The raw data from 101 tumor samples were then demultiplexed and converted into FASTQ format. Sequencing reads were checked for quality and adaptor/primer sequence contamination first by FastQC (version 0.11.5). Before filtering, the proportion of sequenced bases with ≥ Q30 value ranged from 90.66% to 96.03% (average: 93.63%), while GC-content ranged from 45.22% to 62.33% (average: 49.42%). The raw reads were then filtered by Trimmomatic (version 0.36) to remove low-quality reads in the following order: (1) remove adaptor sequences; (2) remove bases with an average quality < 3 at the 5’ or 3’ ends; (3) remove bases with an average quality < 15 in a 4-base sliding window from the 5’ end; (4) after trimming, reads with length < 50 bp were dropped out. After these steps, an average of 80.69 M clean reads for each sample were retained for subsequent analyses. Subsequently, clean reads of RNA-Seq data were aligned to the reference genome GRCh38/hg38.p12 (patch release 12) using HISAT2 (version 2.1.0)⁸⁹, and the count number of each gene was obtained by HTSeq-count (version 0.11.2)⁹⁰. Then the Fragments Per Kilobase of exon model per Million mapped fragments (FPKM) value was calculated using the TopHat-Cufflinks pipeline based on the count number⁹¹. The differences in mRNA abundance were calculated by DESeq2. If multiple testing was performed, P-values were adjusted using the Benjamini–Hochberg procedure.

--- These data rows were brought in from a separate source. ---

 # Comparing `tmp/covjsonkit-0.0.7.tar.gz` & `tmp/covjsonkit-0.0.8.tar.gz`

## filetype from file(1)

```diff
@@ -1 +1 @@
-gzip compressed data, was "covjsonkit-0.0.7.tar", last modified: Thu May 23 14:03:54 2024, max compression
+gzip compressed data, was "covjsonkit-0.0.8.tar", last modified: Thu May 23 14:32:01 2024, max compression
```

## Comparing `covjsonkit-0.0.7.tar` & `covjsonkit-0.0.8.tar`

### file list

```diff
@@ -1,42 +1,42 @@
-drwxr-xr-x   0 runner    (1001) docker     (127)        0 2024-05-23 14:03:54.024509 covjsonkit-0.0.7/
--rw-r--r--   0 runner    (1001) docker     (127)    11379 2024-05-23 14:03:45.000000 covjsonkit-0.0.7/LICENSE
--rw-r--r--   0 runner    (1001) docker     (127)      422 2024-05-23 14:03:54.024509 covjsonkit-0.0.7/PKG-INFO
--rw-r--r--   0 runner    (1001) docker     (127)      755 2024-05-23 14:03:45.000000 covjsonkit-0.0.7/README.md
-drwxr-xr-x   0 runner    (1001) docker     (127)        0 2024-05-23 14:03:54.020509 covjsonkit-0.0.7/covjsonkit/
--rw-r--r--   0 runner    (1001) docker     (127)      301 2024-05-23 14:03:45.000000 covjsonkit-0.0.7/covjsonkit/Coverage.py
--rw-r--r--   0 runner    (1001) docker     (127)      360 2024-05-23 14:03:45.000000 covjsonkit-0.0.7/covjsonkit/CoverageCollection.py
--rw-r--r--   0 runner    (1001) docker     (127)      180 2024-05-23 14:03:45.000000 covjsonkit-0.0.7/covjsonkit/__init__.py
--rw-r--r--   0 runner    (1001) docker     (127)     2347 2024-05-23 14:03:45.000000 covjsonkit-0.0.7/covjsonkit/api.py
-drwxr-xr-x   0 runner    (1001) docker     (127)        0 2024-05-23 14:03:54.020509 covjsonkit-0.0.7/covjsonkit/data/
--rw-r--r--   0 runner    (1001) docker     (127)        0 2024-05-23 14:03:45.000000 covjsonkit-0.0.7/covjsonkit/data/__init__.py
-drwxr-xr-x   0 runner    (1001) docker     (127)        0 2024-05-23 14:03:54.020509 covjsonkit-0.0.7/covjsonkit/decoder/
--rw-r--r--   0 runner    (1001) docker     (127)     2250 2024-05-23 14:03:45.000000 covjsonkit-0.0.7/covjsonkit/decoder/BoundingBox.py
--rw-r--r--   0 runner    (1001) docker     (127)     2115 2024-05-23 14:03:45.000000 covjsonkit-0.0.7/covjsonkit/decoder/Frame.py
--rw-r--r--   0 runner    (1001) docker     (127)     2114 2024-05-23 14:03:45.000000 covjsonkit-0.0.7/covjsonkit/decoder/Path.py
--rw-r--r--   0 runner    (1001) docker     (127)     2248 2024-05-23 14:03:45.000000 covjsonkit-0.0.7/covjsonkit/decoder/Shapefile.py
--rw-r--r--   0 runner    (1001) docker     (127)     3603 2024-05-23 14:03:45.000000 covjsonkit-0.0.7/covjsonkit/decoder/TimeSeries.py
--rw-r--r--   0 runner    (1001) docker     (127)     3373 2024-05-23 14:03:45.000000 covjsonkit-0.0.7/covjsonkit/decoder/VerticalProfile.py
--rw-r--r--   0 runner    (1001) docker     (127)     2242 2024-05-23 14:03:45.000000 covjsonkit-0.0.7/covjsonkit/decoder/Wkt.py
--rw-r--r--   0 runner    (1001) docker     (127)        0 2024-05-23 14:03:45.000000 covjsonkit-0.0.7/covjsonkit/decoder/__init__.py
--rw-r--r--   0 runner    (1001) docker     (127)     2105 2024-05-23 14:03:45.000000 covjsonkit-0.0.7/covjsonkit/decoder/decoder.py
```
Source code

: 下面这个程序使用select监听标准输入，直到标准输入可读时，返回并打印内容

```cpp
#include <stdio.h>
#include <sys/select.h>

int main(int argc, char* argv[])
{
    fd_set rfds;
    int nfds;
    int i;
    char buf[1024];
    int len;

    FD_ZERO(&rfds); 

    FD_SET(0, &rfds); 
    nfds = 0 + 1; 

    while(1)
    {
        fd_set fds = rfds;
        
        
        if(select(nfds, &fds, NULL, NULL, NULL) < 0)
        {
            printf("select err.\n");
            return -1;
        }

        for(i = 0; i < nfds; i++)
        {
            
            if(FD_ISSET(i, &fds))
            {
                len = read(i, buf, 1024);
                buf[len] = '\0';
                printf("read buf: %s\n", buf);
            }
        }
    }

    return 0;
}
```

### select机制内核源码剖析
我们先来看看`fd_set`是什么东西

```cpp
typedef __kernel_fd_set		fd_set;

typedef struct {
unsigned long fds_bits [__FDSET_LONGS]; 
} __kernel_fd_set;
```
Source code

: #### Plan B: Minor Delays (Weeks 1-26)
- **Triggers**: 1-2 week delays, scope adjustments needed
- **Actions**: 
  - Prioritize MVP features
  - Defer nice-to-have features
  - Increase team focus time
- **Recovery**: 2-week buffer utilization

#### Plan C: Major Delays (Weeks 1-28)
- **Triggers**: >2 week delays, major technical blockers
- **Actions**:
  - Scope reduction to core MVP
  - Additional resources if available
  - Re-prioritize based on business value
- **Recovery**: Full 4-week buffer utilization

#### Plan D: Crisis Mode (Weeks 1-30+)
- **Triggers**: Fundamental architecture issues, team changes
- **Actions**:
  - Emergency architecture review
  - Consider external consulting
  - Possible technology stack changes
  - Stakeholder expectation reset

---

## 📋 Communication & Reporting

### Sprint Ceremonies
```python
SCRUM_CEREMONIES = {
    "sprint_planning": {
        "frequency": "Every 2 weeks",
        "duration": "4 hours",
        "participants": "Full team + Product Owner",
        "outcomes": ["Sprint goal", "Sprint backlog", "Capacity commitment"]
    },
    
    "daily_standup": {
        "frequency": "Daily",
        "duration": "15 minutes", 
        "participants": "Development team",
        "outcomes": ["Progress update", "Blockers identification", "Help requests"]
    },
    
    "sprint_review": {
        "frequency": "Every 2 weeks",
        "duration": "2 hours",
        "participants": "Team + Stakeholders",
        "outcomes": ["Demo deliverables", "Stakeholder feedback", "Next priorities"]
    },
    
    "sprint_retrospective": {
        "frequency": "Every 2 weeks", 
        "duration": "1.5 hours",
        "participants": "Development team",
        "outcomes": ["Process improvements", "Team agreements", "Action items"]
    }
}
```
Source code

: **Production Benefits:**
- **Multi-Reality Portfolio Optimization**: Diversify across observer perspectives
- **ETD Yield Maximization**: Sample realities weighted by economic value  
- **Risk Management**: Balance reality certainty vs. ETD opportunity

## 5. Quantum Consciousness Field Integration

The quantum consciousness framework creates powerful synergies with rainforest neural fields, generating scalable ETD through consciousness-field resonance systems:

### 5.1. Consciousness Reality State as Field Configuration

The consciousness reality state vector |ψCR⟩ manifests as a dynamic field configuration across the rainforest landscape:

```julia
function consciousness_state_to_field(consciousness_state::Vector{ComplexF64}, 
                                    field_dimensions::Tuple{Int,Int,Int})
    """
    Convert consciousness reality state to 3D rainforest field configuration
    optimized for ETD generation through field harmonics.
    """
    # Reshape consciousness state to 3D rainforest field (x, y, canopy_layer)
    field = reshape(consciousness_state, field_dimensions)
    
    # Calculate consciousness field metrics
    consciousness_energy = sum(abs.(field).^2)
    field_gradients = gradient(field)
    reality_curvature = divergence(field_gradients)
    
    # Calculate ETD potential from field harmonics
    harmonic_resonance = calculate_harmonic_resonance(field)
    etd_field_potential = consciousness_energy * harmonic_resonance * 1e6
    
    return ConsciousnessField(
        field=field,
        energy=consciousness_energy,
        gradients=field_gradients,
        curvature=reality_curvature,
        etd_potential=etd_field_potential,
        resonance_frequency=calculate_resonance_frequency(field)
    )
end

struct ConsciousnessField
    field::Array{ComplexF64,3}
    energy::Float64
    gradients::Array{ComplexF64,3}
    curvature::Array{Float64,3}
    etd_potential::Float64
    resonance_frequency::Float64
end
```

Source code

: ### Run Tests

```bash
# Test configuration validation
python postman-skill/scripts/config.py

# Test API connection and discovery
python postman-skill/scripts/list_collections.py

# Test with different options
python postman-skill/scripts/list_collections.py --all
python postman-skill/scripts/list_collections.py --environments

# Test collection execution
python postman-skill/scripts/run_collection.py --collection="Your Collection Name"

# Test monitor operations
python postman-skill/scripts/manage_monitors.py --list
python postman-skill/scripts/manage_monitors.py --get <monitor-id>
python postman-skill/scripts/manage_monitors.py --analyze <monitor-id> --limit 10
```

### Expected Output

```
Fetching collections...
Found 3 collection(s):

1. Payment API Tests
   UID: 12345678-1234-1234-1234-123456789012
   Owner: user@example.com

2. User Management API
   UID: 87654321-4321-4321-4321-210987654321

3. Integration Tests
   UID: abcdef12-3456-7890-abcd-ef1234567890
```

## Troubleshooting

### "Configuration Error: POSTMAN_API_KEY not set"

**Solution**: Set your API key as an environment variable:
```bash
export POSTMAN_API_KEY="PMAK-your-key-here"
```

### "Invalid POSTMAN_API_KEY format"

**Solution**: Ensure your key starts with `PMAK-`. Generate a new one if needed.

After quality control, RNA-Seq resulted in an average of 80.76 M clean reads per sample. RNA-seq data analysis identified a total of 19,598 protein-coding genes with an average of 16,742 genes per sample. The distribution of gene expression was largely consistent across the 101 samples subjected to RNA-Seq analysis, suggesting a high degree of stability of our sequencing platform and homogeneity in the transcriptomic profiling of MTC tumors (Supplementary Fig. S2e).

For RNA-Seq variant calling, all reads that passed the quality control (QC) were first aligned using BWA (version 0.7.17, http://bio-bwa.sourceforge.net). SAMtools (version 1.9, http://www.htslib.org) was used to sort the above results and prepare the aligned bam files. Afterwards, variant calling was conducted with BCFtools (version 1.9, http://www.htslib.org) and all obtained variants were annotated with snpEff (version 3.4p, http://pcingola.github.io/SnpEff/). During the whole process, highly accurate variants were filtered with parameters: DP > 10, QUAL > 40, and MQ (RMS Mapping Quality) > 20.

Tumor purity was predicted with the ESTIMATE package¹² in RStudio using FPKM values of the normalized RNA-Seq data.

According to a previous study¹⁵, E2F hallmark gene sets were queried from the MSigDB Hallmark gene sets⁹². For these genes, ssGSEA was conducted for tumor samples using FPKM value of RNA-Seq data via the GSVA R package⁹³. Prior to data normalization, read counts of 0 were treated as NAs. Enrichment scores were calculated from ssGSEA and were regarded as the E2F pathway activity score.